The supporting cast is equally strong. David Dastmalchian (Late Night with the Devil, Dust Bunny) brings surprising warmth to Charlie, the delivery driver who gradually becomes the calm within Julia's storm, while Anna Baryshnikov (Idiotka, Our Hero, Balthazar) plays Tatiana, Julia’s sister who provides some of the film's strongest emotional material. Their sibling relationship feels painfully authentic, with Tatiana forced into the role of the responsible one despite being the younger sibling after years spent dealing with Julia's alcoholism.

What makes Sender most compelling is how many different paranoias it manages to juggle. Evil packages. Predatory subscription agreements. Mass surveillance. Scam culture. Unnerving phone calls. Missing memories. Shadowy vans parked outside the house. A recurring coyote motif! Goldman throws virtually every modern anxiety imaginable into the blender, somehow mixing them into natural extensions of Julia's fragile mental state rather than random conspiracy theories. Even Julia's increasingly cluttered home, buried beneath endless cardboard boxes, becomes a visual representation of a life collapsing under information overload.

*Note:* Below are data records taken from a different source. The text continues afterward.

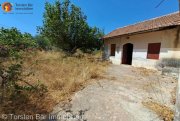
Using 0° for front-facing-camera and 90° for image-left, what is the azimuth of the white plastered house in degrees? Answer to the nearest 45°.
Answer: approximately 45°

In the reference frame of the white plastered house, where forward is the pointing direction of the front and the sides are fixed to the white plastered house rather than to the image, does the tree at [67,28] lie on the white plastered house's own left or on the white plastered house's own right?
on the white plastered house's own right
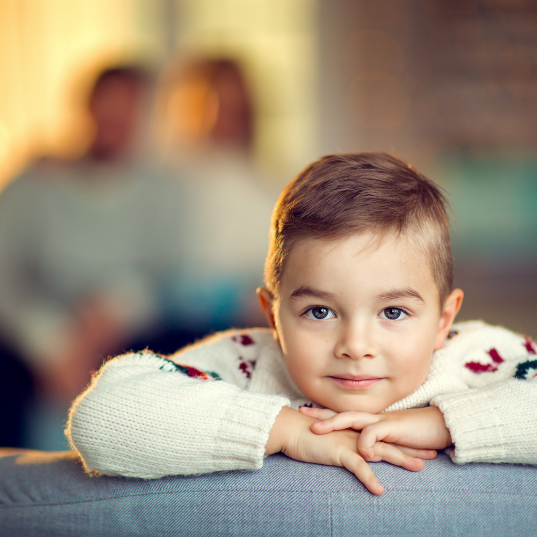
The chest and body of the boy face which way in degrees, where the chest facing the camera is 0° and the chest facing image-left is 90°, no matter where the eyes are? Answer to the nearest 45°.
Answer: approximately 0°

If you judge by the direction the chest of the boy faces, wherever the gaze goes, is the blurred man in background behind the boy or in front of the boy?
behind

There's also an undeniably rocking energy running throughout the entire production. The soundtrack absolutely rips, featuring bands like Russian Circles and Chat Pile used in exciting ways. Heavy music reveals itself to be an essential element to Julia’s world, and it helps give Sender an abrasive edge that separates it from cleaner, more polished studio thrillers.

If there's one place where Sender stumbles, it's the ending. Emotionally, it works. But as a mystery, some viewers may leave wishing Goldman had opened the box just a little wider. The film embraces ambiguity to such an extent that not every question receives a fully satisfying answer, and while that feels thematically appropriate, it may frustrate audiences wanting a more conventional payoff.
Still, I'd much rather watch a thriller willing to leave me unsettled than one that overexplains itself into mediocrity. Sender understands that in 2026, the scariest monsters aren't hiding under the bed. They're sitting in warehouses, collecting our data, predicting our impulses, and shipping pieces of ourselves back to us with free two-day delivery. Stylish, paranoid, and powered by an emotionally raw Britt Lower performance alongside astonishing cinematography and editing, Sender delivers one of the year's most memorable psychological thrillers - even if not every package comes neatly wrapped.
‘Sender’ premiered at the 2026 SXSW Film Festival. It is currently seeking distribution.